Another time I was volunteering at a local food kitchen in the Tenderloin district of San Francisco, when a homeless man initiated a conversation with me by asking, “You’re latina right?” I was surprised he sounded so confident, since most people assume me to be of Filipino descent because of my straight black hair. Nonetheless, I answered with a cheerful, “yes.” The man began to describe my skin color, and how he could easily “spot his kind.” He introduced himself as Enrique, and told me he was from El Salvador. He had traveled to California in search for a better paying job, so that he could send money to help his daughter pay for her private college in El Salvador. He also told me how I should be proud of my skin, as it represents my ancestors, and how he was jealous of my skin because unlike him I am not prieto, or dark-skinned. Enrique, whom I helped feed that morning, taught me to be confident in my own skin. He ended up helping me more than I helped him.

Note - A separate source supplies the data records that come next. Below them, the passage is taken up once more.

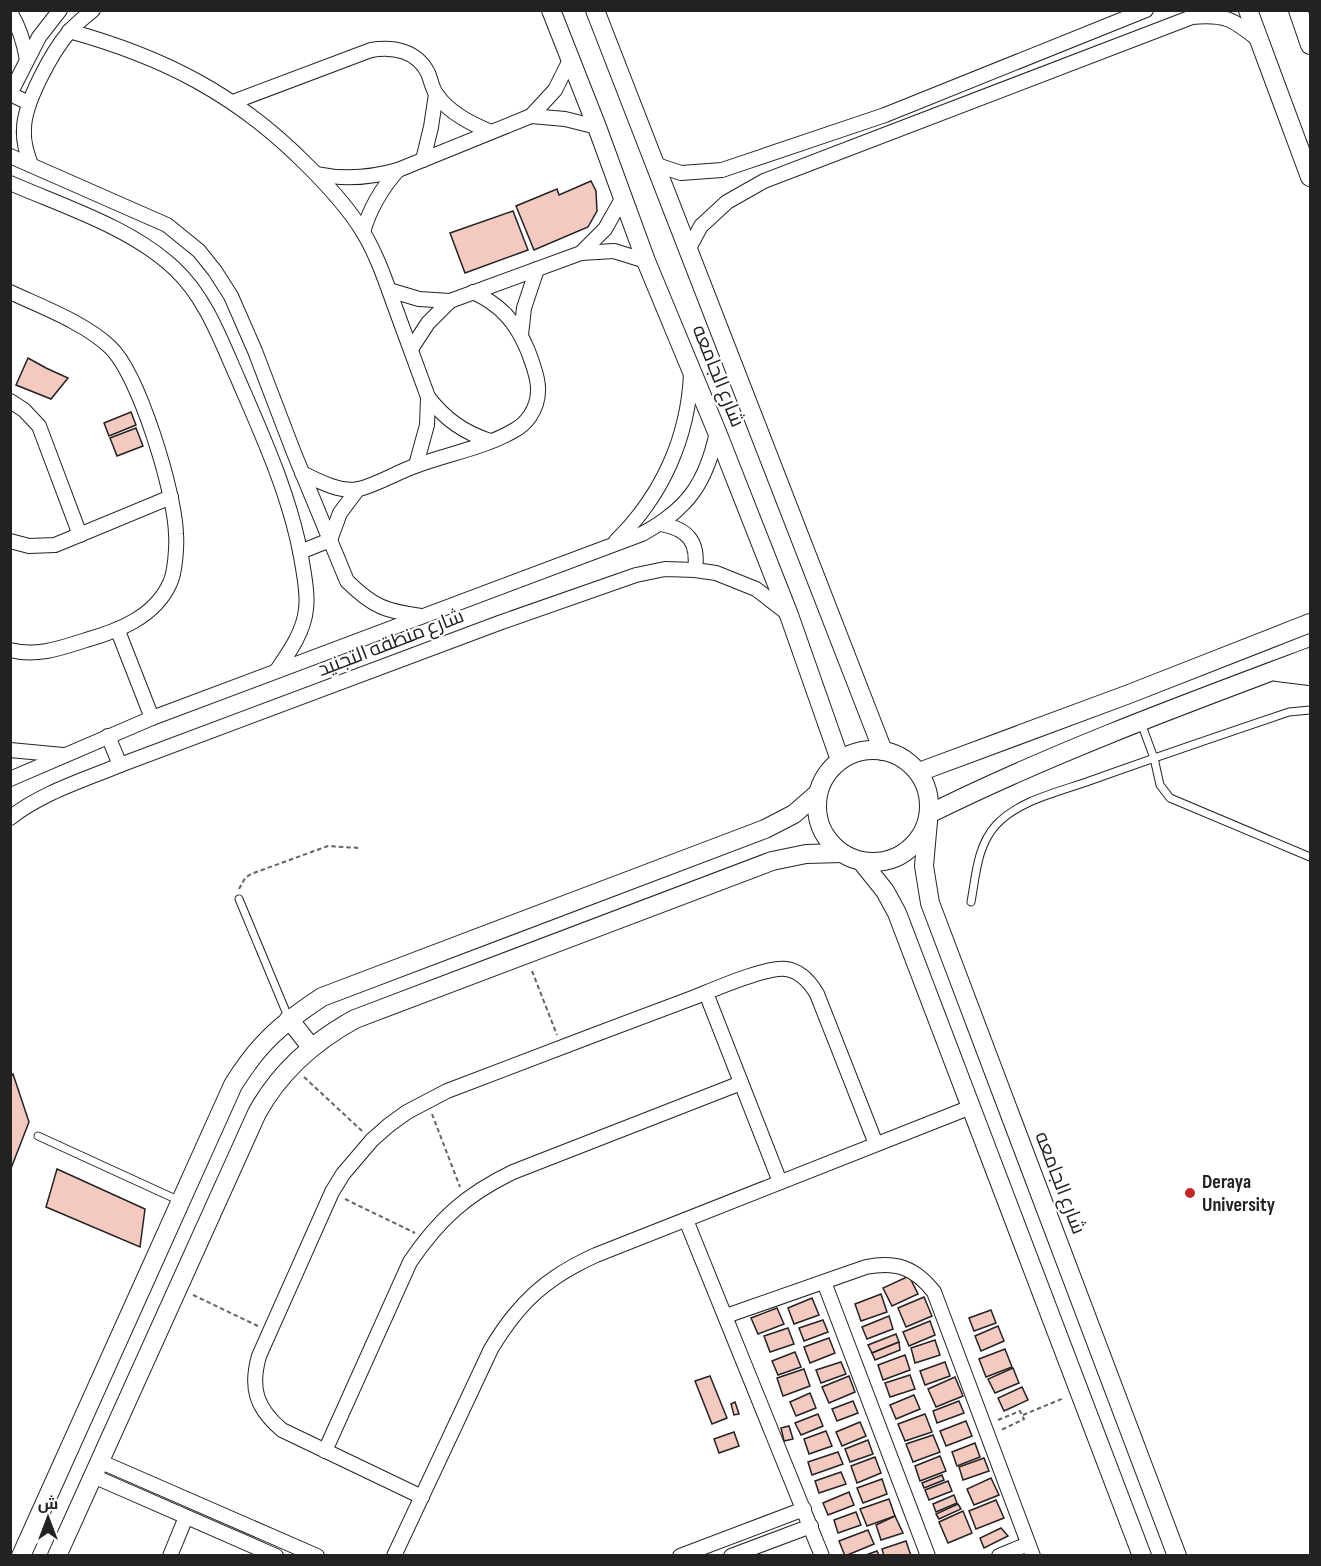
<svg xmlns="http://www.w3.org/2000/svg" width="1321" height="1566" viewBox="0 0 1321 1566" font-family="'Sofia Sans Condensed',Cairo,sans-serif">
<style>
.building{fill:#f3c9c0;stroke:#222;stroke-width:1.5}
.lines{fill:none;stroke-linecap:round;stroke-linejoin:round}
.lane-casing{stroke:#222;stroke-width:9}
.street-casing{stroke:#222;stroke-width:16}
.secondary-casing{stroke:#222;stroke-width:20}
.path{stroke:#646464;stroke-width:2;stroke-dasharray:4.5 3;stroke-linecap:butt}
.lane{stroke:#fff;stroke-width:7}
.street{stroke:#fff;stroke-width:14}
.secondary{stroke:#fff;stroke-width:18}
.poi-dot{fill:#c62828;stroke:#fff;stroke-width:2}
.labels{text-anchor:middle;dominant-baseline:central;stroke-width:4.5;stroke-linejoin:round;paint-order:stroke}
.street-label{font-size:20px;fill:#222;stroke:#fff}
.poi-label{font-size:20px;font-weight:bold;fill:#222;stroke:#fff;text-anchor:start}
</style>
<rect width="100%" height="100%" fill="#fff"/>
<g class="building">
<polygon points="591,181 596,191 597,211 588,227 534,250 516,206 557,189 559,195"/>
<polygon points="513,211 528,250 465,273 450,233"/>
<polygon points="28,358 46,368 68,378 51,399 16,385"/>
<polygon points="131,412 136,425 109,436 104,423"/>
<polygon points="136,428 143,446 117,456 110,438"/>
<polygon points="13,1074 29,1122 10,1171 10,1078"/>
<polygon points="57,1169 145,1209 140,1247 46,1207"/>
<polygon points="909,1276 918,1294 892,1306 883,1288"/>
<polygon points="881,1294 887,1312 861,1321 855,1304"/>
<polygon points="924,1297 932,1316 906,1327 898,1308"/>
<polygon points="812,1298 819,1315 794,1324 788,1308"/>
<polygon points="777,1308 784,1324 758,1334 751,1318"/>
<polygon points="991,1310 996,1323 974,1331 969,1318"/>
<polygon points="889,1316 893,1329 867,1339 862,1327"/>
<polygon points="823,1320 828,1332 804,1341 799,1328"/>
<polygon points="930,1321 935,1335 909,1346 903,1332"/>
<polygon points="998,1326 1004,1341 981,1351 975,1336"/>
<polygon points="788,1328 794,1344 770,1352 764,1336"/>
<polygon points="896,1334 899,1342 872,1353 868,1345"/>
<polygon points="829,1338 835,1353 810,1363 804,1347"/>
<polygon points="935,1340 940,1355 915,1363 911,1348"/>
<polygon points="899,1342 900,1350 875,1360 872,1353"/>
<polygon points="1005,1349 1012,1367 986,1377 979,1359"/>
<polygon points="795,1352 801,1367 778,1375 772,1361"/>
<polygon points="905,1355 910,1370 883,1380 878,1365"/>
<polygon points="841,1362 846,1374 821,1383 816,1370"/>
<polygon points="945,1362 950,1376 925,1385 920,1371"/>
<polygon points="1013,1368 1019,1383 995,1393 988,1379"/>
<polygon points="804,1369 810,1386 783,1396 777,1378"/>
<polygon points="910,1375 915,1389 890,1397 885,1383"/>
<polygon points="710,1376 727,1418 712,1424 695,1381"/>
<polygon points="849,1376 855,1392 829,1403 822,1387"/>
<polygon points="955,1377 963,1396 936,1407 928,1389"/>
<polygon points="1022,1387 1028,1400 1004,1411 998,1398"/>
<polygon points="810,1393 816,1408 796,1416 790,1402"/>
<polygon points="914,1395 920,1409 896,1419 890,1405"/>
<polygon points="853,1401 858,1413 837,1421 832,1409"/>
<polygon points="959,1401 964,1413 937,1423 933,1411"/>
<polygon points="735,1402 739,1414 734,1415 731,1404"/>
<polygon points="818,1414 823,1426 801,1435 795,1423"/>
<polygon points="925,1414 932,1432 905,1441 898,1424"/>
<polygon points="966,1421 972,1436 946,1446 940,1431"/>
<polygon points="860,1422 866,1436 842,1446 836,1432"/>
<polygon points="789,1426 793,1439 784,1441 781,1428"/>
<polygon points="826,1431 832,1446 809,1454 804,1439"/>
<polygon points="734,1432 739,1446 719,1453 714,1439"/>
<polygon points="933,1435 940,1452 913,1462 906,1444"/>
<polygon points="868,1440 873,1454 850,1462 845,1449"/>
<polygon points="975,1443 980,1457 957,1466 952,1452"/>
<polygon points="838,1452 843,1464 812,1475 808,1462"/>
<polygon points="940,1456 946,1471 920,1481 915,1466"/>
<polygon points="875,1457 881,1473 857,1483 851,1466"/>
<polygon points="984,1458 989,1471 963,1480 959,1467"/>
<polygon points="841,1472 846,1484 819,1493 815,1481"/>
<polygon points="942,1475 944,1480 924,1488 922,1483"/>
<polygon points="991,1478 999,1495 974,1505 967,1489"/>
<polygon points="882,1479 887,1494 863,1503 857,1488"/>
<polygon points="948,1481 952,1491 929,1500 925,1490"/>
<polygon points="849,1492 854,1505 828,1515 823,1503"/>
<polygon points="954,1495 957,1503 936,1512 933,1504"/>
<polygon points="889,1499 895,1516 867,1526 860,1509"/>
<polygon points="996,1500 1004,1518 976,1529 969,1511"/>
<polygon points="958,1504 961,1509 939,1519 936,1514"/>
<polygon points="963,1511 972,1533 948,1543 939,1522"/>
<polygon points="856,1512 861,1525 838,1533 834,1520"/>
<polygon points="895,1516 903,1533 881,1540 876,1525"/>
<polygon points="1001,1528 1008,1536 984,1548 980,1538"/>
<polygon points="868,1530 874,1544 845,1556 839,1541"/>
<polygon points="906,1541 911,1556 884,1556 882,1549"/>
<polygon points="877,1551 879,1556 863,1556"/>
</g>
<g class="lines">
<defs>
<g id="lane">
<polyline points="1141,723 1154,758 1160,785 1170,798 1310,857"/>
<polyline points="239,899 289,1019"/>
<path d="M971,902C976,875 977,846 996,825C1020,799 1063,791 1095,779C1159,756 1224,734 1289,712L1310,710"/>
<polyline points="38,1136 180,1201"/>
</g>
<g id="street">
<path d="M10,12C20,28 24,42 27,60"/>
<path d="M69,31C164,57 238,95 308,166C328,186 348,207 363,232C377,255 386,282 395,307C406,337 417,367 428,397C445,419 463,432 490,441"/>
<path d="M233,102L371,50C394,46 417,51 428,73C431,80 432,89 437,95C449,113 472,124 491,132"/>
<polyline points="29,103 10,94 39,37 60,10"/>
<polyline points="531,116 565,119 597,127"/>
<path d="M10,156L167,225L199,251L215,271L231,296L255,351L294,453L347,581C373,607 386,611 421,616"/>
<polyline points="423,160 431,127 436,94"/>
<polyline points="654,164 681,173 722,170 885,115 1146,10"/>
<path d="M31,165C27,153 23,142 24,129C24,103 52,52 69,32C75,24 85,17 93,10"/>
<path d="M317,174C345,180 370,178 398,170L531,116L555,90L571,58"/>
<path d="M10,183C65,207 132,228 175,269C206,298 221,341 238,379C264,439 293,502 303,568C305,581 308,595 306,609C304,631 290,651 277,670"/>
<path d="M363,232C370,208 381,189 398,170"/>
<path d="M688,250L701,226L727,202L764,181L1192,17C1228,14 1233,20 1260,41"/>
<polyline points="581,253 605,229 622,199"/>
<polyline points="389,290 419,299 450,301 581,253 614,251 646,261"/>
<path d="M10,292C42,307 85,323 110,347C139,374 175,493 176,534C177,546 175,573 170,583C155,617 118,631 86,640C61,648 37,657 10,650"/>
<polyline points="521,335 524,308 537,269"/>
<polyline points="411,349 428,323 450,301"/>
<polyline points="10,401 24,410 39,426 80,535"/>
<polyline points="416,465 427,425 428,397"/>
<path d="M302,473C318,481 341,493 359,489C379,484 399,471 418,465C448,454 486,447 513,431C519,428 526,422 530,416C545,394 536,372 528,351C516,322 501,305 473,292"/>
<path d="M661,524C688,529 699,542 695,570"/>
<polyline points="10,541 29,546 55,545 171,497"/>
<path d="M616,541C662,496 688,438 691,374"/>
<polyline points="300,552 330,540 340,513 358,489"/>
<polyline points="118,631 152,718"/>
<polyline points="108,736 120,765"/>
<polyline points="10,750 63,755"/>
<path d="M10,779L152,718L642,534C688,509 706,483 717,432"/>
<path d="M10,818C41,793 84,780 120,765L499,623L636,575L665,569L695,570L716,573L756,589L787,613"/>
<polyline points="706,993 780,1182"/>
<polyline points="686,1220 822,1556"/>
<polyline points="824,1282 928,1556"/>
<path d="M726,1316L866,1267C897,1261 915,1268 934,1292L1033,1556"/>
<path d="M325,1451L410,1262C439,1219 467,1194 513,1172L741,1083"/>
<polyline points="99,1461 317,1556"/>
<polyline points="93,1476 276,1556"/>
<path d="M422,1497L282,1430C256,1408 250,1388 259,1356L332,1192L343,1174L372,1140L389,1125L407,1112L447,1091C530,1059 612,1028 695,997C715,989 767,966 786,969C801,971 810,982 817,994L876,1144"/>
<polyline points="170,1556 186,1517"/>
<path d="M394,1556L491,1349C519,1302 547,1277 596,1255L971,1107"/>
<polyline points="680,1556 804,1509"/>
<polyline points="731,1556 811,1526"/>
<polyline points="999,1556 1028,1544"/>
</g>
<g id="secondary">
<polyline points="551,10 597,127 646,261 717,432 789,615 840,760"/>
<polyline points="595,10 883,751"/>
<polyline points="1248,10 1310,177"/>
<polyline points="1298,10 1310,45"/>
<polyline points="1277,672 1310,676"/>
<circle cx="873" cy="806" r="56"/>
<polyline points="919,772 1129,694 1310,623"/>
<path d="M929,814C1052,753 1182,705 1310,657"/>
<polyline points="928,821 924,866 930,903 1177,1556"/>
<polyline points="861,861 885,891 897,913 1142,1556"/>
<polyline points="289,1019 311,1047"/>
<path d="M21,1556L233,1085C259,1043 281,1024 322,997L765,829L794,814L818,793"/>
<path d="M57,1556L257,1113C280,1071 313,1042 355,1019L772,861L806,854L842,853"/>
</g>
</defs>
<use href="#lane" class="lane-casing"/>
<use href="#street" class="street-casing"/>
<use href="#secondary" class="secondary-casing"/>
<g class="path">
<polyline points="239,889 245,878 251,874 328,846 360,848"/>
<polyline points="532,971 557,1035"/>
<polyline points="304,1077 362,1131"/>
<polyline points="432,1114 460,1187"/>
<polyline points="345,1199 415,1233"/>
<polyline points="193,1295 258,1326"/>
<polyline points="1023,1415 1064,1398"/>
<polyline points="998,1420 1020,1411 1024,1419 1001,1430"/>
</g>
<use href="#lane" class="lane"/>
<use href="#street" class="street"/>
<use href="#secondary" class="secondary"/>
</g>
<circle class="poi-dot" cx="1190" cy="1193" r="6"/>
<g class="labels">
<g class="street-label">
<text transform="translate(718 376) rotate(68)">شارع الجامعه</text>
<text transform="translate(391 643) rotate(-21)">شارع منطقه التجنيد</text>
<text transform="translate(1060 1183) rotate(69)">شارع الجامعه</text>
</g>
<g class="poi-label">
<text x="1202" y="1182">Deraya<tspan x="1202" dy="23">University</tspan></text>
</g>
</g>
<rect width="1321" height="1566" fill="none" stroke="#222222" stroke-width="24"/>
<g transform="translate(48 1518)" stroke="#ffffff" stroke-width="4.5" paint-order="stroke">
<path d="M0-4.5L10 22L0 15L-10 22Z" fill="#222222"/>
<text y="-9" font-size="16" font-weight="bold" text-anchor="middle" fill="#222222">ش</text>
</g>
</svg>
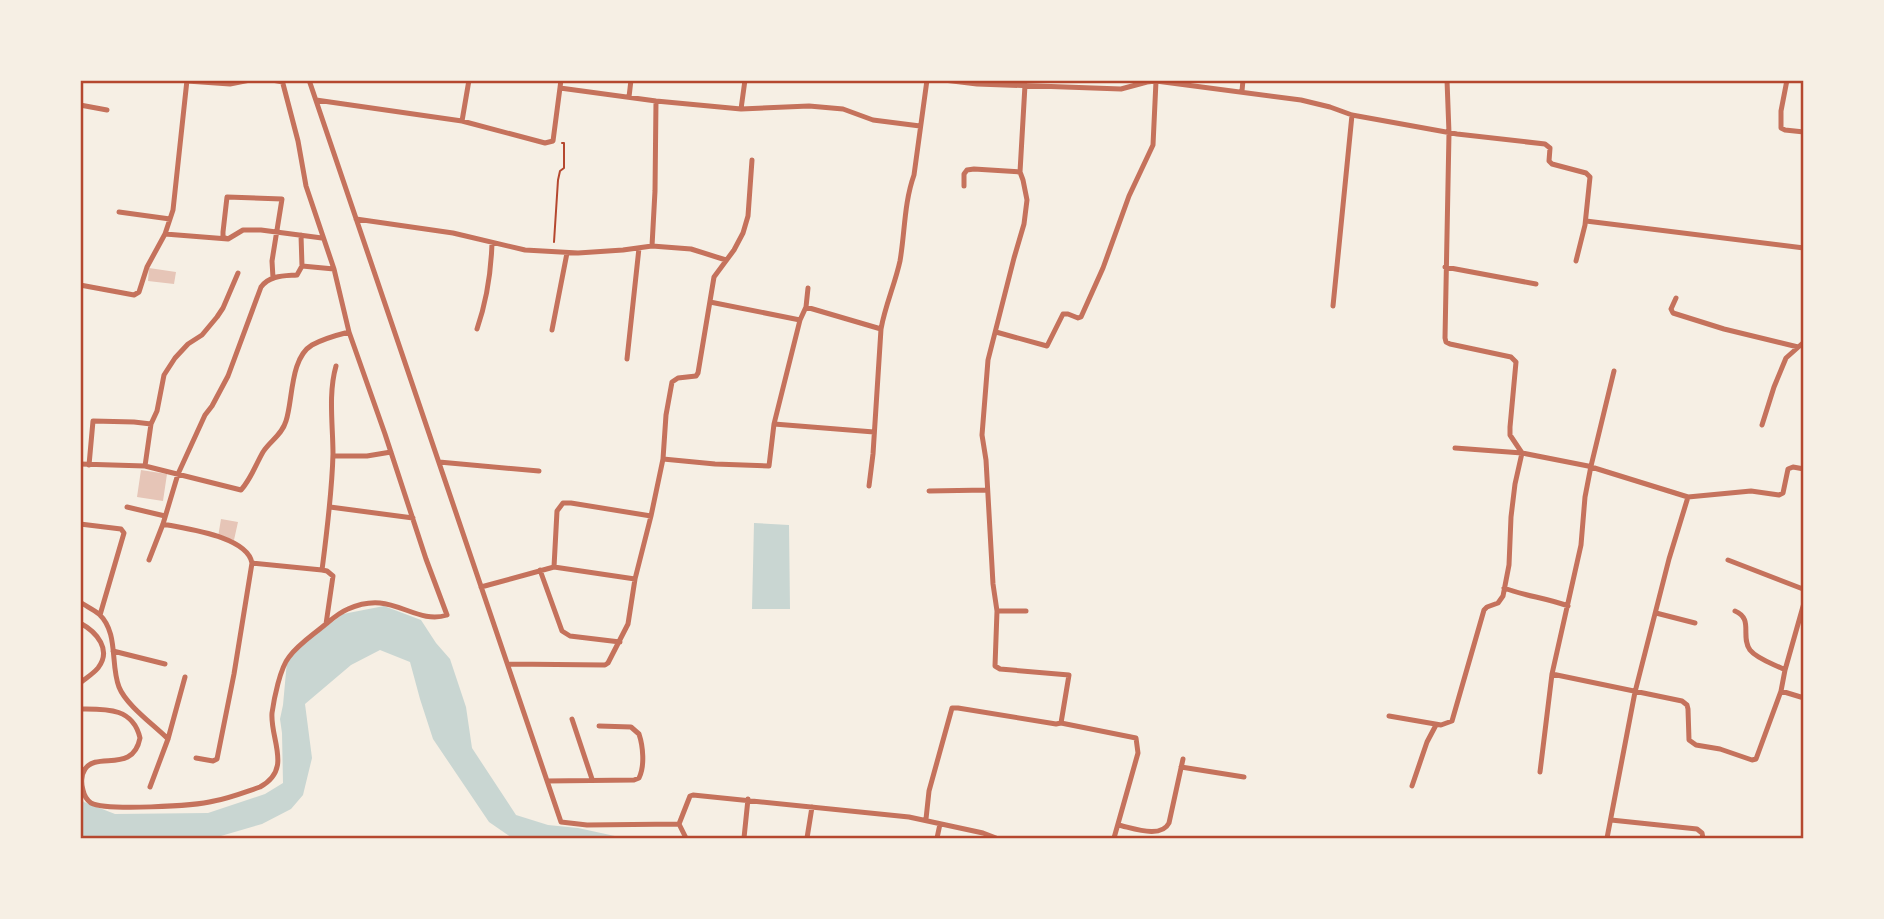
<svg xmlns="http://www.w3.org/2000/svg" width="1884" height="919" font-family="Lato,sans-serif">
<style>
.water{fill:#c9d6d2}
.building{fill:#e6c5b7}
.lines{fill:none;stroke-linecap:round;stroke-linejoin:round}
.path{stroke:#b5482f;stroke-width:2}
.minor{stroke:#c5725c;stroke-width:5}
.neatline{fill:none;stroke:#b5482f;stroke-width:2.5}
</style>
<rect width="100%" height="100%" fill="#f6efe4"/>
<!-- water -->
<path class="water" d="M754 523 789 525 790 609H752Z
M384 606 421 620 436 643 450 659 466 707 472 748 516 815 548 825 578 828 624 838H512L489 822 433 739 420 699 410 662 380 650 351 665 305 704 312 758 303 795 291 809 262 824 214 838H81L80 798 84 802 115 814 208 813 265 794 283 783 282 733 280 719 283 705 287 661 306 642 343 614Z"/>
<!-- building -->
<path class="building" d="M149 268 176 272 174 284 148 281Z
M141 470 167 474 163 501 137 497Z
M221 519 238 522 234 540 218 537Z"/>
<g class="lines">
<!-- path -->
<path class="path" d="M554 242 558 180 560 171 564 168V143H562"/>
<!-- minor -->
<path class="minor" d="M272 80 283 82
M282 80 298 141 306 186 334 269 349 332 385 434 426 559 447 615
M309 80 561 822 587 825 679 824
M944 80 977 84 1121 89 1147 82 1156 81 1301 100 1330 107 1352 115 1457 134 1545 144 1550 148 1549 161 1552 164 1586 173 1590 177 1585 225 1576 261
M1447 80 1449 133 1445 338 1446 342 1450 344 1511 357 1516 362 1510 427V435L1522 453
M1787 80 1781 111V128L1785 130 1804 132
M187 81 230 84 250 80
M1025 85 1020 172 1023 180 1027 200 1024 224 1014 258 988 360 982 435 986 460 993 584 997 611 995 666 1000 669 1069 675 1061 723
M560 88 656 101 741 109 809 106 843 109 873 120 920 126
M1242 91 1243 80
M629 97 631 80
M316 100 462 121 545 143 553 141 561 80
M80 105 107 110
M741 109 745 80
M462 121 469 80
M964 186V174L967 170 974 169 1020 172
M119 212 170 219
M356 219 453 233 525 250 578 253 623 250 652 246 691 249 726 260
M1586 221 1804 248
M165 234 228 239 243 230H261L322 238
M301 235 302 266
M228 239 223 237V232L227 197 282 199 272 261 273 278
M652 246 655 191 656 101
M1445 267 1536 284
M80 285 134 295 139 292 147 267 165 234 173 210 187 80
M1676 298 1671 309 1673 313 1724 329 1798 347
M710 302 800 320
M1333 306 1352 115
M806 307 881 329
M477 329C487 300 491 274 492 243
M552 330 567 253
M996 332 1047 346 1063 314H1068L1078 318 1081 317 1103 268 1129 196 1153 145 1156 81
M627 359 639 248
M774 424 874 432
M1762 425 1774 387 1786 358 1804 342
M1455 448 1522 453 1588 466 1688 497 1751 491 1779 495 1783 493 1788 469 1793 467 1804 469
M333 456H367L391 452
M663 459 666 415 672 382 678 378 696 376 698 373 714 277 734 250 743 233 748 216 752 160
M439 462 539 471
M80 464 145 466 241 490C251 479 256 464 263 452 270 441 282 435 286 421 293 400 290 358 312 345 323 339 337 335 349 332
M89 465 93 421 134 422 151 424
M145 466 151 424 157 411 164 375 175 358 188 344 202 335 217 317 223 308 238 273
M869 486 873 454 881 329C885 306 895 284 900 261 905 232 904 203 914 175L927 80
M929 491 987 490
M127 507 165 516
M330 507 413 518
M80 524 121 529 124 533 100 615
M163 524C186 529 247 536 252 563L234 674 217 759 213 761 196 758
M149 560 163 524 178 474 205 415 212 406 228 376 261 287C270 275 284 276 297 275L302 266 334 269
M1728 560 1803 589 1804 591
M252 563 322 570
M554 567 557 511 563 503H571L651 516
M540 570 562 631 570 636 620 642
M481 587 554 567 635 579
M1504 588C1525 596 1547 598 1568 606
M80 602C86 606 94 610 99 614 119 633 110 664 119 687 126 705 154 725 168 739
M997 611H1026
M1735 611C1754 619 1740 636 1750 650 1757 659 1774 664 1785 670
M1656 613 1695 623
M80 623C97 632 112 650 98 668 93 674 86 678 80 683
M326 624 333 576 327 571 322 570C327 531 332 493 333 454 333 426 328 394 336 366
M113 651 165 664
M508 664 605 665 608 663 628 624 635 579 651 516 663 459 715 464 769 466 774 424 800 320 806 307 808 288
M1552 674 1682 701 1687 705 1688 709 1689 740 1696 745 1720 749 1752 760 1756 759 1781 691 1785 670 1804 603
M1781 691 1804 698
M80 709C105 709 133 707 140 738 133 774 97 751 85 769 81 775 81 784 83 790 84 795 87 800 91 803 106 811 195 806 214 801 230 798 245 792 260 787 293 769 270 740 272 713 274 699 280 668 289 657 298 645 310 637 321 628 330 621 338 613 348 609 357 605 369 602 380 603 403 605 424 623 447 615
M1389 716 1441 725 1452 721 1484 610 1487 607 1498 603 1503 596 1509 565 1511 517 1515 484 1522 453
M572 719 592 779
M1181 767 1244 777
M1540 772 1552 674 1581 545 1585 497 1591 466 1614 371
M547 781 634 780 639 778C645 766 643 746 639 734L631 727 599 726
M1412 786 1427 742 1436 725
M150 787 168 739 185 677
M926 819 929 791 952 708H958L1056 724 1061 723 1136 738 1138 753 1114 838
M1611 820 1697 829 1702 833 1703 838
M1118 825C1133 828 1161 839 1169 823L1183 759
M686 838 679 824 690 796 693 795 909 817 983 833 996 838
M744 838 748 799
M807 838 812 807
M937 838 940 824
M1607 838 1635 692 1669 559 1688 497"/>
</g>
<!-- border -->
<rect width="1884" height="919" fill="none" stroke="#f6efe4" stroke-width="164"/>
<rect x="82" y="82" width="1720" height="755" class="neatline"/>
</svg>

My grandpa calls me chaparrita,which is latin slang for “short.” I am five feet tall, but around my family I am of average height. The house that I live in now was built by my mother’s uncle, who was a mere five feet.  We bought the house in 03’, because my mother wanted to raise my sister and I away from the Daly City fog. The house was once my grandparents, so as it was familiar, it was a comfortable move. When we first welcomed in visitors, we realized how our house wasn’t fit for those of average height. Once, our neighbor came in and he bumped his head on the entryway of our kitchen. Now, whenever we have new guests that exceed five and a half feet, we tell them to proceed with caution, as to avoid hitting their heads.

My height has never been a problem for me. That doesn’t mean I haven’t been called names, I just choose to ignore the comments because I am happy with my height. Being five feet allows me to squeeze in the front row of a concert, and it enables me to pay $5 less at movie theaters (since I can pass as a twelve year old.) I am grateful to have grown up surrounded by family who have instilled in me the confidence to ignore negative remarks and to love the body I am in.